▶ Required work: Look through the material below and show every line with the word "openingsscène".

—————

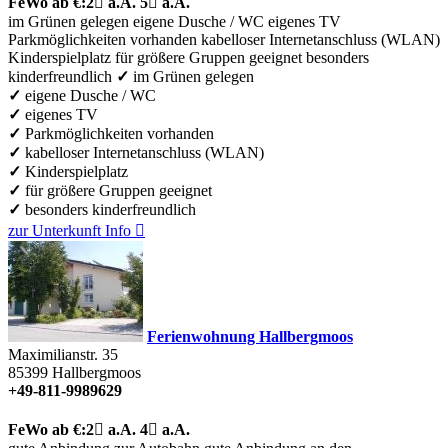
FeWo
ab €:
2

a.A.
5

a.A.
im Grünen gelegen
eigene Dusche / WC
eigenes TV
Parkmöglichkeiten vorhanden
kabelloser Internetanschluss (WLAN)
Kinderspielplatz
für größere Gruppen geeignet
besonders
kinderfreundlich
✓
im Grünen gelegen
✓
eigene Dusche / WC
✓
eigenes TV
✓
Parkmöglichkeiten vorhanden
✓
kabelloser Internetanschluss (WLAN)
✓
Kinderspielplatz
✓
für größere Gruppen geeignet
✓
besonders kinderfreundlich
zur Unterkunft
Info

Ferienwohnung Hallbergmoos
Maximilianstr. 35
85399
Hallbergmoos
+49-811-9989629
FeWo
ab €:
2

a.A.
4

a.A.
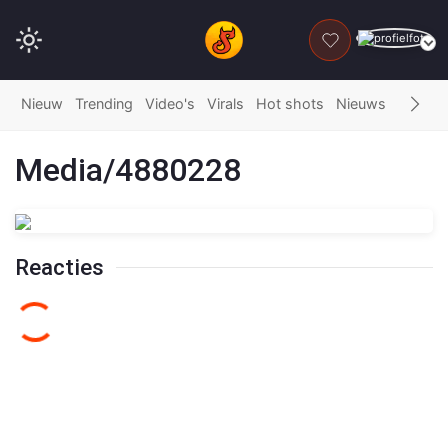
DONEER
Nieuw
Trending
Video's
Virals
Hot shots
Nieuws
Fails
G
Media/4880228
Reacties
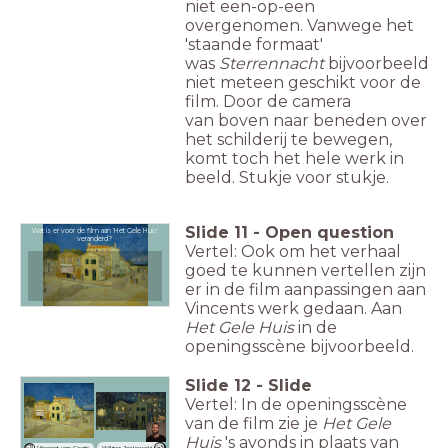
niet een-op-een
overgenomen. Vanwege het
'staande formaat'
was
Sterrennacht
bijvoorbeeld
niet meteen geschikt voor de
film. Door de camera
van boven naar beneden over
het schilderij te bewegen,
komt toch het hele werk in
beeld. Stukje voor stukje.
Slide
11
-
Open question
Wat is er voor de film aan 'Het Gele Huis'
veranderd?
Vertel: Ook om het verhaal
goed te kunnen vertellen zijn
Selecteer om teknippen, kopiëren ofte
verwijderen
er in de film aanpassingen aan
Vincents werk gedaan. Aan
12
Het Gele Huis
in de
openingsscène bijvoorbeeld.
Dit wordt getoondin de klassikale
leswanneer je op'geef les' klikt.
Slide
12
-
Slide
Vertel: In de openingsscène
van de film zie je
Het Gele
Huis
's avonds in plaats van
Dit wordt getoondin de gedeelde les
dieleerlingen zelfstandigkunnen doen.
Wiktor Jackowski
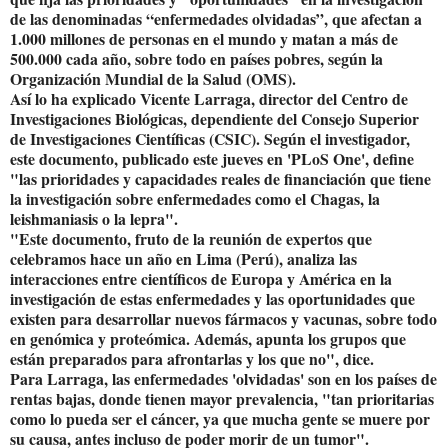
de las denominadas “enfermedades olvidadas”, que afectan a
1.000 millones de personas en el mundo y matan a más de
500.000 cada año, sobre todo en países pobres, según la
Organización Mundial de la Salud (OMS).
Así lo ha explicado Vicente Larraga, director del Centro de
Investigaciones Biológicas, dependiente del Consejo Superior
de Investigaciones Científicas (CSIC). Según el investigador,
este documento, publicado este jueves en 'PLoS One', define
"las prioridades y capacidades reales de financiación que tiene
la investigación sobre enfermedades como el Chagas, la
leishmaniasis o la lepra".
"Este documento, fruto de la reunión de expertos que
celebramos hace un año en Lima (Perú), analiza las
interacciones entre científicos de Europa y América en la
investigación de estas enfermedades y las oportunidades que
existen para desarrollar nuevos fármacos y vacunas, sobre todo
en genómica y proteómica. Además, apunta los grupos que
están preparados para afrontarlas y los que no", dice.
Para Larraga, las enfermedades 'olvidadas' son en los países de
rentas bajas, donde tienen mayor prevalencia, "tan prioritarias
como lo pueda ser el cáncer, ya que mucha gente se muere por
su causa, antes incluso de poder morir de un tumor".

—————

▶ Exercise result:
openingsscène bijvoorbeeld.
Vertel: In de openingsscène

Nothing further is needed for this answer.